Dead Chickens By Sea: A Hard Warming Story


Posted by at 5:30 pm on May 8, 2012
Category: Agricultural Exports

Gulf Coast Cold StorageUsually criminal export defendants are in the dock for exports of night vision, stun guns, or high-tech chemical processing equipment. Today we have criminal defendants who were indicted for exporting insufficiently chilled chickens from Pascagoula, Mississippi to Russia, proving, I suppose, that even exporting chickens can be a dangerous business these days.

The indictment describes an alleged conspiracy by the three defendants, all employees at Gulf Coast Cold Storage, to remove dressed chicken carcasses from blast freezers before they had reached certain temperatures required by the trade agreement between the U.S. and Russia. In other instances, the defendants were alleged to have put chicken that reached higher than permissible temperatures back into the blast freezers.

Why, you must be asking, is the U.S. concerned about exports of warm chickens to Russia? Can they be weaponized into chicken wings of mass destruction? Will the warm chickens be served, pathogens and all, to Russian political prisoners? No, the warm chickens became criminal export violations through the wondrous intervention of the federal prosecutor’s jack-of-all-trades and catch-all statute, 18 U.S.C. § 1001, a/k/a the Martha Stewart law, which can transform almost any activity otherwise legal under U.S. law into a federal crime. Just as Martha Stewart went to jail for lying about perfectly legal activities, so the Pascagoula Three risk jail time for an allegedly untrue statement on an export certificate with respect to processing techniques that would not themselves have violated U.S. law.

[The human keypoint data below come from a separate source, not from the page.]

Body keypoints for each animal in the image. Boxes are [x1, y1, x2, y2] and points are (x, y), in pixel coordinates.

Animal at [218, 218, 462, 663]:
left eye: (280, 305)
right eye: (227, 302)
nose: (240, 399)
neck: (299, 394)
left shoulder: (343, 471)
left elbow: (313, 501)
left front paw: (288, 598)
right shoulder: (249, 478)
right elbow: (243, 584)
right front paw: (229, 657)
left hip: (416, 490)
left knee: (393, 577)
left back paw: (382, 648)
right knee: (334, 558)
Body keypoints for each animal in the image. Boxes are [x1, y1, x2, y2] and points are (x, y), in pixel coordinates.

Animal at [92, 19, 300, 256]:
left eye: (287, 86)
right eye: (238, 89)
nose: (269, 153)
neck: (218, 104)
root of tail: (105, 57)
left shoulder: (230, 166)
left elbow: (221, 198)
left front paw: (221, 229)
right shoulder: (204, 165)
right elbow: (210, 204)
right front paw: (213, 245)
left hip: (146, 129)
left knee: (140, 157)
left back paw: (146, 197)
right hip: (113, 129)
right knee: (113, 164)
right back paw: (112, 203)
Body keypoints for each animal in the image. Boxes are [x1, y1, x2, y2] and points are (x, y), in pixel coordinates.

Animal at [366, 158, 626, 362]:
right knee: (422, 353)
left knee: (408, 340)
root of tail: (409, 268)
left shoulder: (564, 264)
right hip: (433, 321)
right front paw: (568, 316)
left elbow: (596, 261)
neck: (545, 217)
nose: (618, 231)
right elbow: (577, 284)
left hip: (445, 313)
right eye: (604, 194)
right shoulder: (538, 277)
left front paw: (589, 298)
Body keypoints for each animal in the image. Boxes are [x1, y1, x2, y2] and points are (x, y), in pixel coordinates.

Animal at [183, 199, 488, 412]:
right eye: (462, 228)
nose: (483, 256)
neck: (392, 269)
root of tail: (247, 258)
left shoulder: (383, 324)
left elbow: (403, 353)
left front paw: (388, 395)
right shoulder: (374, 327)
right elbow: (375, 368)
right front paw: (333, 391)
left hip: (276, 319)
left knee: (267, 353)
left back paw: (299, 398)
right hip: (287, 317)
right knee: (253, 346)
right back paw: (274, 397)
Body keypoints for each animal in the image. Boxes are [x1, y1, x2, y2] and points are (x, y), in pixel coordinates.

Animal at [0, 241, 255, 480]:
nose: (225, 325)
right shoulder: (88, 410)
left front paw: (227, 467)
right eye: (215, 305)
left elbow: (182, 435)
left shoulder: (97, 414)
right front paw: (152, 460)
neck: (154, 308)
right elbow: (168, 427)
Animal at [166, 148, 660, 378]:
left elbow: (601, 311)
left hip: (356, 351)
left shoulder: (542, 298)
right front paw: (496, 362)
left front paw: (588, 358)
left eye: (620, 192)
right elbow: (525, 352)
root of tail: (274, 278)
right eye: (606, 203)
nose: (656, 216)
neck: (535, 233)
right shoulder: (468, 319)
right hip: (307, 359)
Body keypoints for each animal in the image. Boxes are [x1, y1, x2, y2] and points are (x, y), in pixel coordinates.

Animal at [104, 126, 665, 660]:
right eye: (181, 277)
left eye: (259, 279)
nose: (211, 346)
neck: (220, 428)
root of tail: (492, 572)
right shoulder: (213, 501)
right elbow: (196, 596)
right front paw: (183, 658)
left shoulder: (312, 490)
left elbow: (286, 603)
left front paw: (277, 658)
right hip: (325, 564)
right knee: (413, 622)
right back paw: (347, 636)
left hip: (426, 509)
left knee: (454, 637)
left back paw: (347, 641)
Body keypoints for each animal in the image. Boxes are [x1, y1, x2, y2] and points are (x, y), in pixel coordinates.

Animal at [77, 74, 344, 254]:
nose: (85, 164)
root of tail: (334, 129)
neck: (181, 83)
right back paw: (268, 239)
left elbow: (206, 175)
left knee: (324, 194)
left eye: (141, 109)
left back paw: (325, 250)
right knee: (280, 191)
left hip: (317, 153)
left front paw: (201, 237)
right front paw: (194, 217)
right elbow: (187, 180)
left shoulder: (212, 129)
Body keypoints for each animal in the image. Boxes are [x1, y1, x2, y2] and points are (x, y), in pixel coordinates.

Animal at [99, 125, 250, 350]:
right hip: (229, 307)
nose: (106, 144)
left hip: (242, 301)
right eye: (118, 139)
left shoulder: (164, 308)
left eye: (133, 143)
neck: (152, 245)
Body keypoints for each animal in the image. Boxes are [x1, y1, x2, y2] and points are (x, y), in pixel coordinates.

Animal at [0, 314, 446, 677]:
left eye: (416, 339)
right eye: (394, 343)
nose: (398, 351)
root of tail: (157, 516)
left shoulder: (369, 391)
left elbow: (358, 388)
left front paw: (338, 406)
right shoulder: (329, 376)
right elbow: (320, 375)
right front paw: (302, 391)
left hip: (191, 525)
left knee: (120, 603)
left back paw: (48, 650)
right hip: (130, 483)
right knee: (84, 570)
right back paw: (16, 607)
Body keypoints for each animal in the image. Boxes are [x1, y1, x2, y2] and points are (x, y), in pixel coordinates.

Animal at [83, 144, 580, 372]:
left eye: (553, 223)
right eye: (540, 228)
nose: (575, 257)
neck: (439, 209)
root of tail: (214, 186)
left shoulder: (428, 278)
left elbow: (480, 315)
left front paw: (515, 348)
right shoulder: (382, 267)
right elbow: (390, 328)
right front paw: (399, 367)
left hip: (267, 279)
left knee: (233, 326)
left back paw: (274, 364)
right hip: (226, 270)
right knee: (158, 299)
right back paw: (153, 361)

When required by importing countries, as is the case with Russia for poultry exports, the Food Safety and Inspection Service of the U.S. Department of Agriculture will issue an export certificate attesting that the product complies with the importing country’s requirements. The exporter fills out an application for that certificate on FSIS Form 9060-6 which has a certification at the end that “the product covered by this application for export meets the inspection requirements for the country of destination.” This was the alleged false statement that served as the basis of the 18 U.S.C. § 1001 charge.

In order to sustain a conviction under 18 U.S.C. § 1001, the prosecution must demonstrate that the defendants knew that their statements were false. United States v. Yermian, 708 F.2d 365 (9th Cir. 1983). Here that means that the prosecution must show that three guys working in a blast freezer in Mississippi were familiar with Russian law on chicken processing. That seems to be a heavy burden, although the indictment suggests that one or more of the defendants told others to report false chicken temperatures, which I suppose will be argued as proof that they knew the temperature requirements of Russian law.

And the moral of the story? It’s this: there is no product so benign or inconsequential that someone can’t figure out how to send you to jail for exporting it.